To help combat opioid abuse epidemic, new methadone clinics to open up in Ann Arbor, Sterling Heights and St. Clair Shores

Oct 15, 2015 at 10:43 am
Carbonatix Pre-Player Loader

Audio By Carbonatix

Pinnacle Treatment Centers —a company with locations throughout the northeast and midwest— just opened a methadone treatment center in Ann Arbor on October 8, with clinics soon to follow in Sterling Heights and St. Clair Shores.

Why should you care? Thanks to a rise in the last decades of prescription opioid abuse, deaths related to heroin have nearly tripled nationally in just over ten years. Health providers routinely describe this as an epidemic. According to the CDC, heroin deaths grew by 286% between 2002 and 2013. The CDC says that those who are addicted to opioid painkillers such as oxycontin, Vicodin and codeine are forty times more likely to find themselves dealing with a heroin addiction at some point.

"This disease hits many families, and it hits hard," said Chris Byers, the regional director for Pinnacle Treatment in Michigan. "The nation as a whole has recognized that this heroin and opiate epidemic is large and doesn’t discriminate and it’s impacting everyone. I’ve been in the methadone field for twelve-plus years, and I’ve never seen the acceptance of the need for treatment as it is right now."

A quick internet search reveals that there are at least seven functioning methadone clinics in Detroit proper. There are also in-patient services and a wide variety of 12-step meetings, including those for people dealing with drug addiction.

Pinnacle is targeting Washtenaw and Macomb Counties because they saw a great need there. As Jameson Cook wrote in the Macomb Daily last year, "Macomb County, the state’s third most-populous county, last year had the fourth most total substance-abuse admissions, 4,350, behind Wayne, Oakland and Genesee counties, according to the Bureau of Substance Abuse and Addiction Services within the Michigan Department of Community Health." Good numbers are available on this mess, thanks in part to work done by the U-M Injury Center and the Michigan Department of Community Health

"Michigan had massive increases in overdoses of opiates," Byers says. "Though there are a lot of services on the residential side, there wasn’t anything outside of Detroit for treating the opiate epidemic. We know that’s where the problem has spread, to suburbs and rural areas."

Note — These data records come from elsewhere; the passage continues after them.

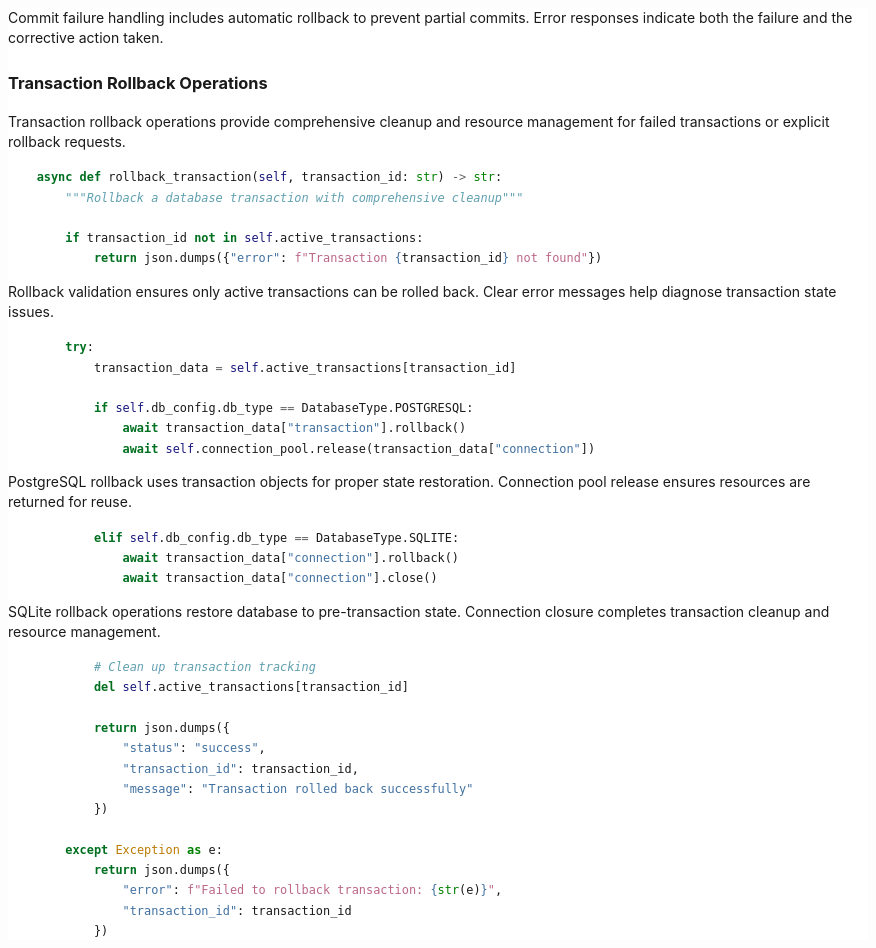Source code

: Commit failure handling includes automatic rollback to prevent partial commits. Error responses indicate both the failure and the corrective action taken.

### Transaction Rollback Operations

Transaction rollback operations provide comprehensive cleanup and resource management for failed transactions or explicit rollback requests.

```python
    async def rollback_transaction(self, transaction_id: str) -> str:
        """Rollback a database transaction with comprehensive cleanup"""
        
        if transaction_id not in self.active_transactions:
            return json.dumps({"error": f"Transaction {transaction_id} not found"})
```

Rollback validation ensures only active transactions can be rolled back. Clear error messages help diagnose transaction state issues.

```python
        try:
            transaction_data = self.active_transactions[transaction_id]
            
            if self.db_config.db_type == DatabaseType.POSTGRESQL:
                await transaction_data["transaction"].rollback()
                await self.connection_pool.release(transaction_data["connection"])
```

PostgreSQL rollback uses transaction objects for proper state restoration. Connection pool release ensures resources are returned for reuse.

```python
            elif self.db_config.db_type == DatabaseType.SQLITE:
                await transaction_data["connection"].rollback()
                await transaction_data["connection"].close()
```

SQLite rollback operations restore database to pre-transaction state. Connection closure completes transaction cleanup and resource management.

```python
            # Clean up transaction tracking
            del self.active_transactions[transaction_id]
            
            return json.dumps({
                "status": "success",
                "transaction_id": transaction_id,
                "message": "Transaction rolled back successfully"
            })
            
        except Exception as e:
            return json.dumps({
                "error": f"Failed to rollback transaction: {str(e)}",
                "transaction_id": transaction_id
            })
```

The services that Pinnacle are initially offering are targeted, specific, low cost outpatient treatments. They hope to expand to be able to offer other services, but to start with, these will all be methadone treatment centers. "We set a rate at $14 a day which makes the cost very low," Byers says. "It's a bundled rate that includes as much counseling as they’ll need, both twelve step-based group and individual counseling. You can get a year of treatment for approximately $4500/ year; you couldn’t get a week of residential for that. We do accept insurance but unfortunately, even with the parity act, addiction treatment is still the least funded of insurance programs. If an individual is lucky enough to have insurance we do work with that, of course."

Any methadone treatment that lasts beyond one month is controversial. But in my personal experience, it works.  I'm pretty sure I wouldn't be alive without methadone, even though I was only treated with it once, and for a period of several weeks in order to help detox off of heroin. At the time, I was near the lowest of my lows. But I did kick heroin and cocaine within months of my stay at Brooklyn's Woodhull hospital. For me, it has been twelve-step work that's helped me remain clean and sober in the 21 years since then. But I know that methadone can work, and it does save lives. Anyway, enough about me. 

"Methadone is not for everybody, but what we do is save lives," Byers says. "When these people die, what’s the ripple effect of that? That part is too much to sit idly by and watch. We want to raise people’s bottoms — maybe we can meet them where they’re at so they don’t need to lose their jobs. Somewhere where they’re our last hope. Success rates for opioid addiction are the lowest. We’re an avenue that gives them an opportunity to move forward. They can stop, put their life on hold, and get it together."

"We hear it all the time: 'You’re just trading one drug for another!' That’s absolutely not the case. Drugs of abuse have a pathological effect on the brain. When you use methadone, it’s a medication that allows us to break that schedule. In time it allows the brain to heal so people can come down. The actual situation is unique to the individual. This is a chronic disease, so with that it, is a disease that can be managed, similar to diabetes."

Byers, who found his own uncle dead from alcohol abuse at the age of 12, adds that it is free for anyone to come in and talk if they think they might be addicted to these powerful drugs. "I encourage them for being brave enough to call. I encourage them to come in and be assessed. If you think you have a problem, there’s a good chance you probably do."